=== Instructions ===
1 - Summarize the diaphragm pacing article in two sentences.
2 - Reproduce a passage from the diaphragm pacing article word for word, starting at the words "Pioneered by Raymond" and stopping after "2,500 patients worldwide.".

Synapse Biomedical announced that the U.S. FDA has granted premarket approval (PMA) of the NeuRx Diaphragm Pacing System (NeuRx DPS) for use in patients with spinal cord injuries who rely on mechanical ventilation.

The NeuRx DPS is an option for spinal cord injury (SCI) patients who prefer a more natural method of breathing. Rather than using positive pressure (forced air), NeuRx DPS provides negative pressure ventilation which mimics the body’s natural breath cycle.

Premarket approval is the most stringent type of device marketing application required by the U.S. FDA. More hospitals are expected to begin implementing the NeuRx DPS now that they no longer have to undergo the lengthy internal review and approval process required under the previous humanitarian device exemption, the company says.

“This is a very big deal for our community,” says Jen French, executive director of the North American Spinal Cord Injury Consortium, an advocacy group. “It will improve access and affordability for people living with spinal cord injuries and give them the chance to live life without the restrictions imposed by a ventilator.”


The NeuRx DPS is a battery-powered device that delivers electrical stimulation via four percutaneous intramuscular electrodes implanted into the diaphragm with minimally invasive laparoscopy. It is intended for use in patients with stable SCI with stimulatable diaphragms, but who lack control of their diaphragms. The device is indicated to allow patients 18 years and older to breathe without the assistance of a mechanical ventilator for at least four continuous hours a day. Many patients have gone on to use the device up to 24 hours per day.

Pioneered by Raymond Onders, MD, Chair of Surgical Innovation at University Hospitals Cleveland Medical Center, and J. Thomas Mortimer, Emeritus Prof. of Biomedical Engineering at Case Western Reserve University (CWRU), NeuRx DPS was first implanted in a prospective clinical investigation in 2000 and has now been proven in over 2,500 patients worldwide.

“The new FDA approval is great news for patients,” says Onders. “Rapid weaning from mechanical ventilation allows for faster rehabilitation—giving patients a better chance of recovery, independence, and a new more normal way of life—while significantly reducing costs, freeing up ICU beds, and reducing clinical staff time with these patients.”

 Actor Christopher Reeve was one of the first recipients of the system.

“Synapse Biomedical is dedicated to helping free people from mechanical ventilators. We are currently stimulating over 10,000,000 breaths per day for spinal cord injured patients who can’t breathe on their own around the world. With this FDA approval, we can make our diaphragm pacer available to many more patients who were previously unable to access a hospital administering our humanitarian device,” says Anthony Ignagni, CEO and founder of Synapse Biomedical.

Integrating Diaphragm Pacing into Standard of Care

The FDA approval should change the standard of care in treating SCI injuries, says P. Hunter Peckham, PhD, emeritus [rofessor of Biomedical Engineering at CWRU, and co-director, MetroHealth Rehabilitation Institute, MetroHealth System, a pioneer in neurostimulation and rehabilitation engineering.

“This life-altering technology should bring new freedom to thousands of people with SCI injuries,” he says.

The National Spinal Cord Injury Statistical Center estimates 17,900 new SCI cases each year. Since 2015, 59.8% of these patients have complete or incomplete tetraplegia, or paralysis of all four limbs, which will require some level of long-term or temporary mechanical ventilation.

=== Extracted material ===
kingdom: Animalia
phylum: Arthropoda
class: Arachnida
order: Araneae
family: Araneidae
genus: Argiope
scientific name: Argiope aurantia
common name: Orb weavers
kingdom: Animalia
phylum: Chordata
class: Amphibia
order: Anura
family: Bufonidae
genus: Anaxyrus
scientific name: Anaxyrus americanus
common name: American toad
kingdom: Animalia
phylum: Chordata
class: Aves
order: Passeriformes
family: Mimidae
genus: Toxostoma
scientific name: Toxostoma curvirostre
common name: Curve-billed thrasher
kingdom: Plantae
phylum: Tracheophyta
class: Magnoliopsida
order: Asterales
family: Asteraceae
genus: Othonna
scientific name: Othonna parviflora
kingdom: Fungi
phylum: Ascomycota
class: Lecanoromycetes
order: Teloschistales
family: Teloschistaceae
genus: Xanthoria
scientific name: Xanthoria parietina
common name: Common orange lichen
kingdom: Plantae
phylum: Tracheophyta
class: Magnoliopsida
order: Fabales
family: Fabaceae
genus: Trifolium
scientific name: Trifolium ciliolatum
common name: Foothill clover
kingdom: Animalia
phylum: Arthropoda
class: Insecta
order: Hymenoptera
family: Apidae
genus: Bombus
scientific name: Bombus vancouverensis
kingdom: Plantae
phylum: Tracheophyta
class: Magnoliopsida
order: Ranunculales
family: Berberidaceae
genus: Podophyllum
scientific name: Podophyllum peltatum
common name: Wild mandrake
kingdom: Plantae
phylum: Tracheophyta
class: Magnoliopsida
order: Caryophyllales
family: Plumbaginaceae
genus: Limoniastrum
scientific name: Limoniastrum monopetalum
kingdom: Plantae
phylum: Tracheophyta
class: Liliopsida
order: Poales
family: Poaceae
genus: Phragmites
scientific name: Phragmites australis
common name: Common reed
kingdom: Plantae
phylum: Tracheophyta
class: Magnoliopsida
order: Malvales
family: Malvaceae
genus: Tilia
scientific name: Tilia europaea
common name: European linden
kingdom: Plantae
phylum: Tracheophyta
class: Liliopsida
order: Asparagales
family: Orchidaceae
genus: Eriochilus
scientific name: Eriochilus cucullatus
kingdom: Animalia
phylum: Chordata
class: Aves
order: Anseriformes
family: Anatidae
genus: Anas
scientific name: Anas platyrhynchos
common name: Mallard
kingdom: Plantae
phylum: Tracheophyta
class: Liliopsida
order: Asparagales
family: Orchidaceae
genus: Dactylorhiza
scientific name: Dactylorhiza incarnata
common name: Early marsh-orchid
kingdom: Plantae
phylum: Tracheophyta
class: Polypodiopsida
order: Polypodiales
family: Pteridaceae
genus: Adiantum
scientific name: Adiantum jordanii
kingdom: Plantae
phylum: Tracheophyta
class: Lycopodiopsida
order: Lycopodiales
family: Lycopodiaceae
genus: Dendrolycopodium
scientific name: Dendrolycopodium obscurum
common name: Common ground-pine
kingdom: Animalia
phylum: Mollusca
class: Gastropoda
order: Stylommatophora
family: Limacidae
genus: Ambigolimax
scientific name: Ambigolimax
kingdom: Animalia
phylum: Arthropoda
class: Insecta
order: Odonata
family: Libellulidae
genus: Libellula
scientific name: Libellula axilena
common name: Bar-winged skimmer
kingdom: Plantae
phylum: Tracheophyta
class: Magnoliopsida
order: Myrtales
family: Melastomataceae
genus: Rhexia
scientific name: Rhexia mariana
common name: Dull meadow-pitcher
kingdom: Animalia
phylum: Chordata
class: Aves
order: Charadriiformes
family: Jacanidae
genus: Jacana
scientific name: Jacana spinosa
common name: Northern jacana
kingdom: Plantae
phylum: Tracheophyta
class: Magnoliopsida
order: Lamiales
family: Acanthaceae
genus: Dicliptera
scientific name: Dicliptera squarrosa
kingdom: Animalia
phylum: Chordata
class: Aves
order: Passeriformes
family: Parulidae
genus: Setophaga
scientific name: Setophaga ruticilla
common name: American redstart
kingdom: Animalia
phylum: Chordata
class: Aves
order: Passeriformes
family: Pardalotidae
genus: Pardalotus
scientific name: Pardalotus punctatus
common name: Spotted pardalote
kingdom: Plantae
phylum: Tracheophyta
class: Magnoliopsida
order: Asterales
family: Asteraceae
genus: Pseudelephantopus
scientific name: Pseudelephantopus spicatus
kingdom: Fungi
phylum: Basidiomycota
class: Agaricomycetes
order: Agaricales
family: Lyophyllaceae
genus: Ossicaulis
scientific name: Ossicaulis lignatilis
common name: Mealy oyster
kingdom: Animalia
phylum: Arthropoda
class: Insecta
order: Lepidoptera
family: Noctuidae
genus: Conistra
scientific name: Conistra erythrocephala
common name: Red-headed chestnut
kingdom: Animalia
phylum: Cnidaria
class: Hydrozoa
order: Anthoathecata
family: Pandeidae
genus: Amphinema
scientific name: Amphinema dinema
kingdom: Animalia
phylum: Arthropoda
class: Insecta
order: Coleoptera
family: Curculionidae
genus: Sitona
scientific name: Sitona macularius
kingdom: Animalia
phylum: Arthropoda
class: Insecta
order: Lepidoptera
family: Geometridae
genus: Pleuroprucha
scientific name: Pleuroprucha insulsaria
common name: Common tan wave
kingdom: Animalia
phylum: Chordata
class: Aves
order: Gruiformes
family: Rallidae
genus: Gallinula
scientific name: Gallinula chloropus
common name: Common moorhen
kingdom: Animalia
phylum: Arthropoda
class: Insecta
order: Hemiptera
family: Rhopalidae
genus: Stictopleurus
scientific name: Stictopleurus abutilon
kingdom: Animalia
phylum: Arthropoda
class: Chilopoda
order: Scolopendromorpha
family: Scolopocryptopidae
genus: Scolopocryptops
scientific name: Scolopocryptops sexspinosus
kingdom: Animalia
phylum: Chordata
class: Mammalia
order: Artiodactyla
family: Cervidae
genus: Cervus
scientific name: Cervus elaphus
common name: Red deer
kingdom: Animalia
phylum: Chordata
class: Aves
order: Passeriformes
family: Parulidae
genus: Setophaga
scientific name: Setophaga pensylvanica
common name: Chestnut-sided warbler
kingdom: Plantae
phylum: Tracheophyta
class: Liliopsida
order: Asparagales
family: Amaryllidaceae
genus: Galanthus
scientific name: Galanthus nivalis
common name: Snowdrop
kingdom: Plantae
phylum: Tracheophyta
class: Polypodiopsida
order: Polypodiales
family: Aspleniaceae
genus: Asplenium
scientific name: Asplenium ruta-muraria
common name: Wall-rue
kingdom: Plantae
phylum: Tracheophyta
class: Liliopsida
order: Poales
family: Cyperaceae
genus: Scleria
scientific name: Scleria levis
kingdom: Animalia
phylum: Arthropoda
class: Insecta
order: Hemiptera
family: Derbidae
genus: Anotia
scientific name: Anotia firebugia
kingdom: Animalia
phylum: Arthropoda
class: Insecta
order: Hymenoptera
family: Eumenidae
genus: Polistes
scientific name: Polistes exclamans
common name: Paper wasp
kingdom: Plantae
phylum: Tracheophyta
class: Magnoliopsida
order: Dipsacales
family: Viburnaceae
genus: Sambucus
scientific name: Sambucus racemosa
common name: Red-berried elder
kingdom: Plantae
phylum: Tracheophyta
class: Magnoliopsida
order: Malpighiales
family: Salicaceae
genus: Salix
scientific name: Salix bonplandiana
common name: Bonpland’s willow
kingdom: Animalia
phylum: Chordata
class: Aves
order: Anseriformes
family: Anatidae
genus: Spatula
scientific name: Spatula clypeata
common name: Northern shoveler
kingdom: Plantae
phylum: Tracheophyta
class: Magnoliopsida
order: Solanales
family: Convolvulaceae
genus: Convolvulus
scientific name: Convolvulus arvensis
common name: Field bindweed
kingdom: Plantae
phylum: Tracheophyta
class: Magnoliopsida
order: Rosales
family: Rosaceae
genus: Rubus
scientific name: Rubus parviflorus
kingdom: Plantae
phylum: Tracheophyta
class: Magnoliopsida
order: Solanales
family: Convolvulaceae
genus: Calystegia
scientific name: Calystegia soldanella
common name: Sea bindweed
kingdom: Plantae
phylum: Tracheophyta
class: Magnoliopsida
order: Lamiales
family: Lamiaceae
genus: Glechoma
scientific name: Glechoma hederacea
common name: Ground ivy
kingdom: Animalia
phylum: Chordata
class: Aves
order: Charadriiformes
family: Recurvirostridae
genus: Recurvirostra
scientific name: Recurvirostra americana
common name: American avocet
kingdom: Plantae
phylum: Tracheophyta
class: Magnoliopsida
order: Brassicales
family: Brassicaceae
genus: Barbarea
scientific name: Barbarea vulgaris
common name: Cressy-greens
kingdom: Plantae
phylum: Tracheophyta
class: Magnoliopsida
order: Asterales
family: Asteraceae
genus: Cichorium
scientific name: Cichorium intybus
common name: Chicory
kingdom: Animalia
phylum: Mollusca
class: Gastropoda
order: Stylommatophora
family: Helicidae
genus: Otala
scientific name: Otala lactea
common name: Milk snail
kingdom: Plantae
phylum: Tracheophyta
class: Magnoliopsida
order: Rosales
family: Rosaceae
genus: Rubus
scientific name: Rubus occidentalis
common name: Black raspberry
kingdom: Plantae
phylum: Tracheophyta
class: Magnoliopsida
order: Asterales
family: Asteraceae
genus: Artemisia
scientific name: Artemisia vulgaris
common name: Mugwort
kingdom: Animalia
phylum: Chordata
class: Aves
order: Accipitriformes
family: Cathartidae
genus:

=== Answers per task ===
1 - The U.S. FDA has granted premarket approval to Synapse Biomedical's NeuRx Diaphragm Pacing System. The system is a battery-powered device that stimulates the diaphragm through four implanted electrodes so that spinal cord injury patients who rely on mechanical ventilation can breathe by negative pressure instead of forced air, and the company expects more hospitals to adopt it now that the lengthy review required under the previous humanitarian device exemption no longer applies.

2 -
Pioneered by Raymond Onders, MD, Chair of Surgical Innovation at University Hospitals Cleveland Medical Center, and J. Thomas Mortimer, Emeritus Prof. of Biomedical Engineering at Case Western Reserve University (CWRU), NeuRx DPS was first implanted in a prospective clinical investigation in 2000 and has now been proven in over 2,500 patients worldwide.